= 原文節選 =
ELK查詢命令詳解

本文轉載自查看原文 2019-12-12 15:58 636 ELKB日志

ELK查詢命令詳解

ELK查詢命令詳解

[Elasticsearch: 權威指南] https://www.elastic.co/guide/cn/elasticsearch/guide/current/search-in-depth.html

倒排索引

Elasticsearch 使用一種稱為 倒排索引 的結構，它適用於快速的全文搜索。一個倒排索引由文檔中所有不重復詞的列表構成，對於其中每個詞，有一個包含它的文檔列表。
示例：

假設文檔集合包含五個文檔，每個文檔內容如圖所示，在圖中最左端一欄是每個文檔對應的文檔編號。我們的任務就是對這個文檔集合建立倒排索引。
中文和英文等語言不同，單詞之間沒有明確分隔符號，所以首先要用分詞系統將文檔自動切分成單詞序列。這樣每個文檔就轉換為由單詞序列構成的數據流，為了系統后續處理方便，需要對每個不同的單詞賦予唯一的單詞編號，同時記錄下哪些文檔包含這個單詞，在如此處理結束后，我們可以得到最簡單的倒排索引
“單詞ID”一欄記錄了每個單詞的單詞編號，第二欄是對應的單詞，第三欄即每個單詞對應的倒排列表
索引系統還可以記錄除此之外的更多信息,下圖還記載了單詞頻率信息（TF）即這個單詞在某個文檔中的出現次數，之所以要記錄這個信息，是因為詞頻信息在搜索結果排序時，計算查詢和文檔相似度是很重要的一個計算因子，所以將其記錄在倒排列表中，以方便后續排序時進行分值計算。
倒排列表中還可以記錄單詞在某個文檔出現的位置信息.

有了這個索引系統，搜索引擎可以很方便地響應用戶的查詢，比如用戶輸入查詢詞“Facebook”，搜索系統查找倒排索引，從中可以讀出包含這個單詞的文檔，這些文檔就是提供給用戶的搜索結果，而利用單詞頻率信息、文檔頻率信息即可以對這些候選搜索結果進行排序，計算文檔和查詢的相似性，按照相似性得分由高到低排序輸出，此即為搜索系統的部分內部流程。

= 本題記錄 =
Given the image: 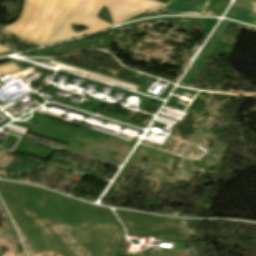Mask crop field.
Returning a JSON list of instances; mask_svg holds the SVG:
<instances>
[{
	"label": "crop field",
	"instance_id": "obj_6",
	"mask_svg": "<svg viewBox=\"0 0 256 256\" xmlns=\"http://www.w3.org/2000/svg\"><path fill=\"white\" fill-rule=\"evenodd\" d=\"M152 1H156V2H160V3L166 4L169 0H152Z\"/></svg>",
	"mask_w": 256,
	"mask_h": 256
},
{
	"label": "crop field",
	"instance_id": "obj_1",
	"mask_svg": "<svg viewBox=\"0 0 256 256\" xmlns=\"http://www.w3.org/2000/svg\"><path fill=\"white\" fill-rule=\"evenodd\" d=\"M103 6L107 7L115 24L135 12L163 4L147 0H24L19 20L4 29L47 45L111 26L95 17ZM71 23L88 29L76 33L71 30Z\"/></svg>",
	"mask_w": 256,
	"mask_h": 256
},
{
	"label": "crop field",
	"instance_id": "obj_2",
	"mask_svg": "<svg viewBox=\"0 0 256 256\" xmlns=\"http://www.w3.org/2000/svg\"><path fill=\"white\" fill-rule=\"evenodd\" d=\"M209 0H173L162 12L202 15Z\"/></svg>",
	"mask_w": 256,
	"mask_h": 256
},
{
	"label": "crop field",
	"instance_id": "obj_4",
	"mask_svg": "<svg viewBox=\"0 0 256 256\" xmlns=\"http://www.w3.org/2000/svg\"><path fill=\"white\" fill-rule=\"evenodd\" d=\"M233 5L256 11V0H235Z\"/></svg>",
	"mask_w": 256,
	"mask_h": 256
},
{
	"label": "crop field",
	"instance_id": "obj_5",
	"mask_svg": "<svg viewBox=\"0 0 256 256\" xmlns=\"http://www.w3.org/2000/svg\"><path fill=\"white\" fill-rule=\"evenodd\" d=\"M17 70H19V68L14 63L0 66V74L11 73Z\"/></svg>",
	"mask_w": 256,
	"mask_h": 256
},
{
	"label": "crop field",
	"instance_id": "obj_3",
	"mask_svg": "<svg viewBox=\"0 0 256 256\" xmlns=\"http://www.w3.org/2000/svg\"><path fill=\"white\" fill-rule=\"evenodd\" d=\"M225 17L256 25V13L241 8L231 6Z\"/></svg>",
	"mask_w": 256,
	"mask_h": 256
},
{
	"label": "crop field",
	"instance_id": "obj_7",
	"mask_svg": "<svg viewBox=\"0 0 256 256\" xmlns=\"http://www.w3.org/2000/svg\"><path fill=\"white\" fill-rule=\"evenodd\" d=\"M6 51H9V50H7L6 48H4V47L0 46V53H2V52H6Z\"/></svg>",
	"mask_w": 256,
	"mask_h": 256
}]
</instances>
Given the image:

= 簡短題目 1 =
從上面的記錄中摘出所有含有字串“path”的行，逐行照抄。
= 簡短題目 2 =
請續寫上面講解倒排索引的文章，從末句之後接著寫下去。

= 書面作答 1 =
	"mask_svg": "<svg viewBox=\"0 0 256 256\" xmlns=\"http://www.w3.org/2000/svg\"><path fill=\"white\" fill-rule=\"evenodd\" d=\"M152 1H156V2H160V3L166 4L169 0H152Z\"/></svg>",
	"mask_svg": "<svg viewBox=\"0 0 256 256\" xmlns=\"http://www.w3.org/2000/svg\"><path fill=\"white\" fill-rule=\"evenodd\" d=\"M103 6L107 7L115 24L135 12L163 4L147 0H24L19 20L4 29L47 45L111 26L95 17ZM71 23L88 29L76 33L71 30Z\"/></svg>",
	"mask_svg": "<svg viewBox=\"0 0 256 256\" xmlns=\"http://www.w3.org/2000/svg\"><path fill=\"white\" fill-rule=\"evenodd\" d=\"M209 0H173L162 12L202 15Z\"/></svg>",
	"mask_svg": "<svg viewBox=\"0 0 256 256\" xmlns=\"http://www.w3.org/2000/svg\"><path fill=\"white\" fill-rule=\"evenodd\" d=\"M233 5L256 11V0H235Z\"/></svg>",
	"mask_svg": "<svg viewBox=\"0 0 256 256\" xmlns=\"http://www.w3.org/2000/svg\"><path fill=\"white\" fill-rule=\"evenodd\" d=\"M17 70H19V68L14 63L0 66V74L11 73Z\"/></svg>",
	"mask_svg": "<svg viewBox=\"0 0 256 256\" xmlns=\"http://www.w3.org/2000/svg\"><path fill=\"white\" fill-rule=\"evenodd\" d=\"M225 17L256 25V13L241 8L231 6Z\"/></svg>",
	"mask_svg": "<svg viewBox=\"0 0 256 256\" xmlns=\"http://www.w3.org/2000/svg\"><path fill=\"white\" fill-rule=\"evenodd\" d=\"M6 51H9V50H7L6 48H4V47L0 46V53H2V52H6Z\"/></svg>",

= 書面作答 2 =
倒排索引原理

示例文本：

1.The quick brown fox jumped over the lazy dog
2.Quick brown foxes leap over lazy dogs in summer

倒排索引：

Term Doc_1 Doc_2
Quick |   | X
The   | X |
brown | X | X
dog   | X |
dogs  |   | X
fox   | X |
foxes |   | X
in    |   | X
jumped | X |
lazy  | X | X
leap  | | X
over  | X | X
quick | X |
summer |  | X
the   | X |

搜索quick brown ：

Term Doc_1 Doc_2
brown | X | X
quick | X |
Total | 2 | 1

計算相關度分數時，文檔1的匹配度高，分數會比文檔2高.

問題：

Quick 和 quick 以獨立的詞條出現，然而用戶可能認為它們是相同的詞。
fox 和 foxes 非常相似, 就像 dog 和 dogs ；他們有相同的詞根。
jumped 和 leap, 盡管沒有相同的詞根，但他們的意思很相近。他們是同義詞。
搜索含有 Quick fox的文檔是搜索不到的

使用標准化規則(normalization)：

建立倒排索引的時候，會對拆分出的各個單詞進行相應的處理，以提升后面搜索的時候能夠搜索到相關聯的文檔的概率

Term Doc_1 Doc_2
brown | X | X
dog 	| X | X
fox 	| X | X
in  	| | X
jump  | X | X
lazy  | X | X
over  | X | X
quick | X | X
summer | | X
the 	 | X | X

分詞器介紹及內置分詞器

分詞器：從一串文本中切分出一個一個的詞條，並對每個詞條進行標准化

包括三部分：

character filter：分詞之前的預處理，過濾掉HTML標簽，特殊符號轉換等
tokenizer: 分詞
token filter：標准化

內置分詞器：

standard 分詞器：(默認的)他會將詞匯單元轉換成小寫形式，並去除停用詞和標點符號，支持中文采用的方法為單字切分
simple 分詞器：首先會通過非字母字符來分割文本信息，然后將詞匯單元統一為小寫形式。該分析器會去掉數字類型的字符。
Whitespace 分詞器：僅僅是去除空格，對字符沒有lowcase化,不支持中文；並且不對生成的詞匯單元進行其他的標准化處理。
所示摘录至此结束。